**What to work on:**
Please rewrite each of the records below, changing "chart" to "graph" and keeping everything else the same. Omit the pictures from your answer.

**Data for this task:**

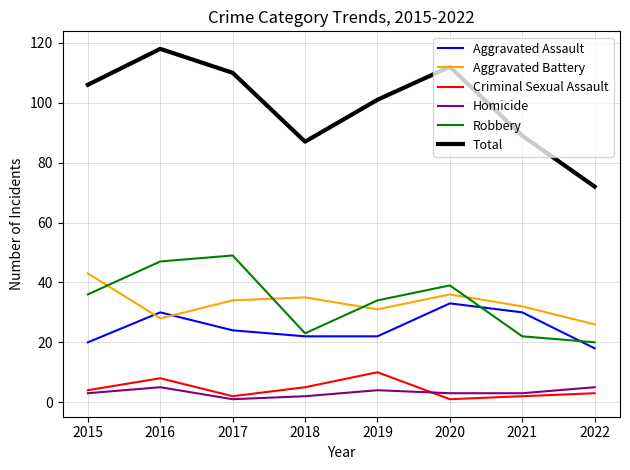

Does the chart have visible grid lines?

Yes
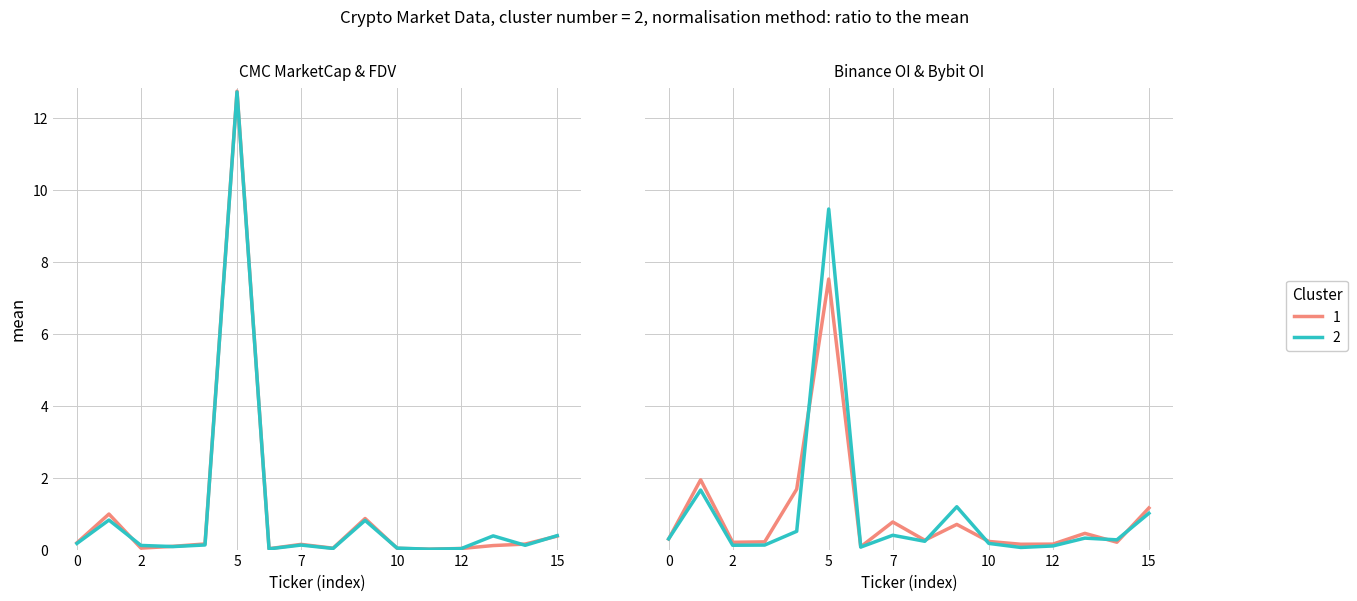

How many data points does each series have?

16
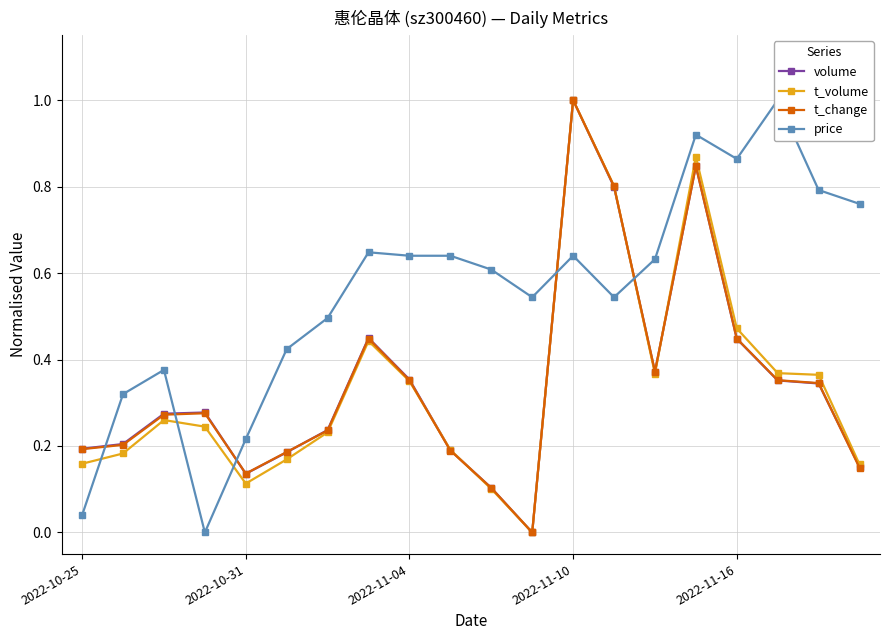

What is the difference between the second highest and minimum values in the price series?

0.9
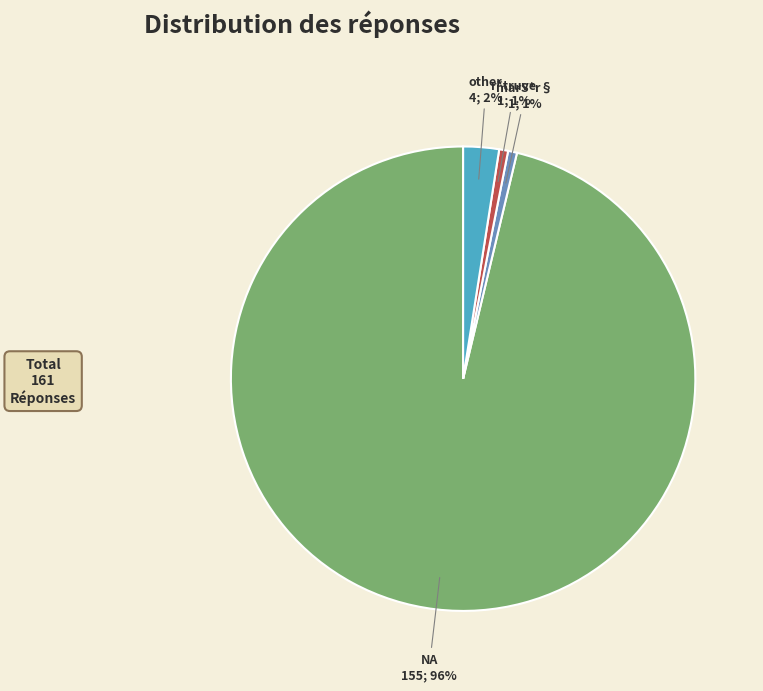

Between marS*r§ and other, which is larger?

other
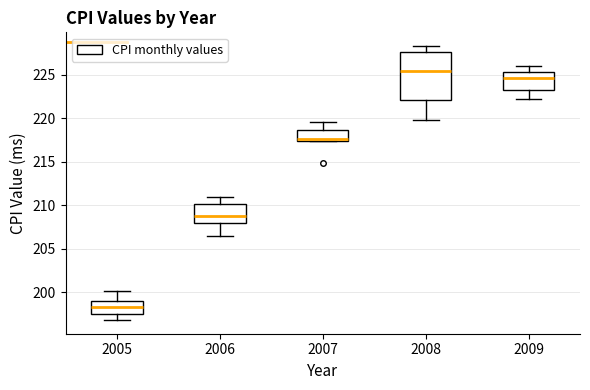

Which box's median line is the lowest?

2005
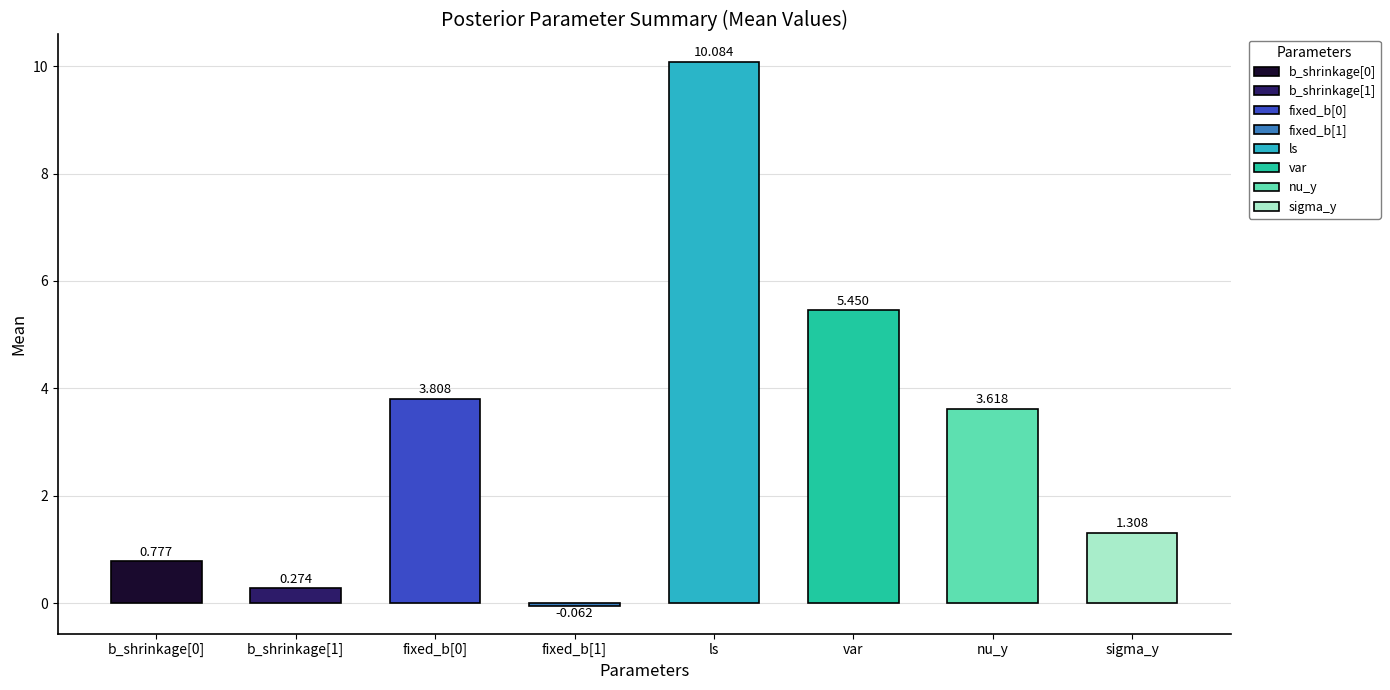

Rank the categories by value from lowest to highest.

fixed_b[1], b_shrinkage[1], b_shrinkage[0], sigma_y, nu_y, fixed_b[0], var, ls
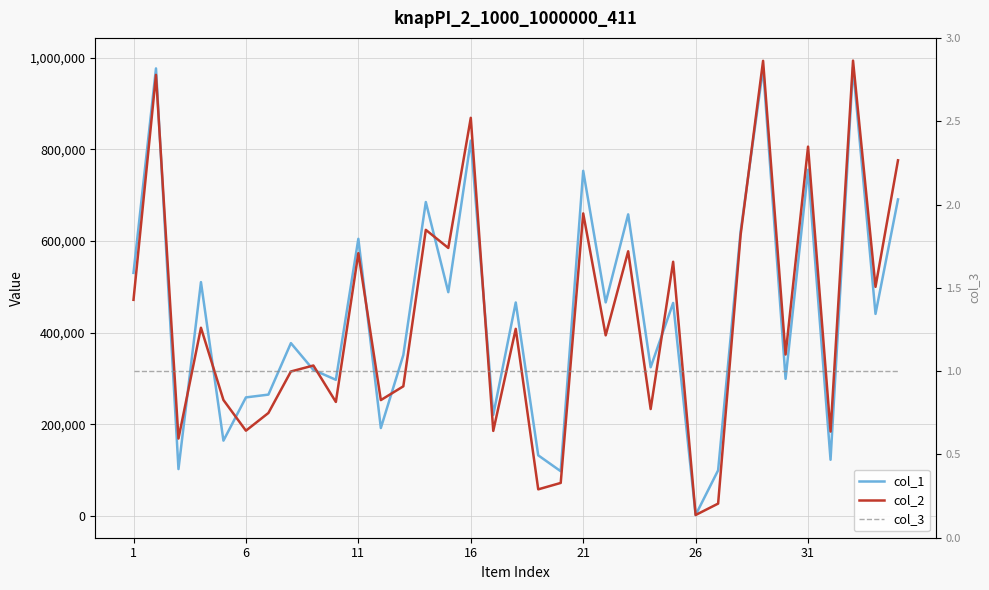

What is the minimum value shown in the chart?

1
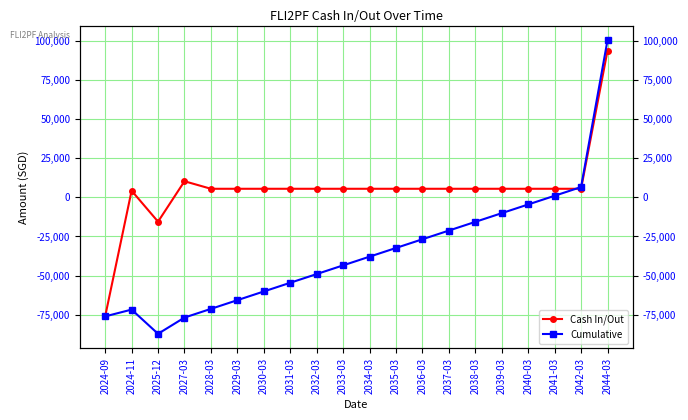

Does the chart display data point markers on the line(s)?

Yes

**Task response:**
Does the graph have visible grid lines?

Yes

How many data points does each series have?

16

What is the difference between the second highest and minimum values in the price series?

0.9

Between marS*r§ and other, which is larger?

other

Which box's median line is the lowest?

2005

Rank the categories by value from lowest to highest.

fixed_b[1], b_shrinkage[1], b_shrinkage[0], sigma_y, nu_y, fixed_b[0], var, ls

What is the minimum value shown in the graph?

1

Does the graph display data point markers on the line(s)?

Yes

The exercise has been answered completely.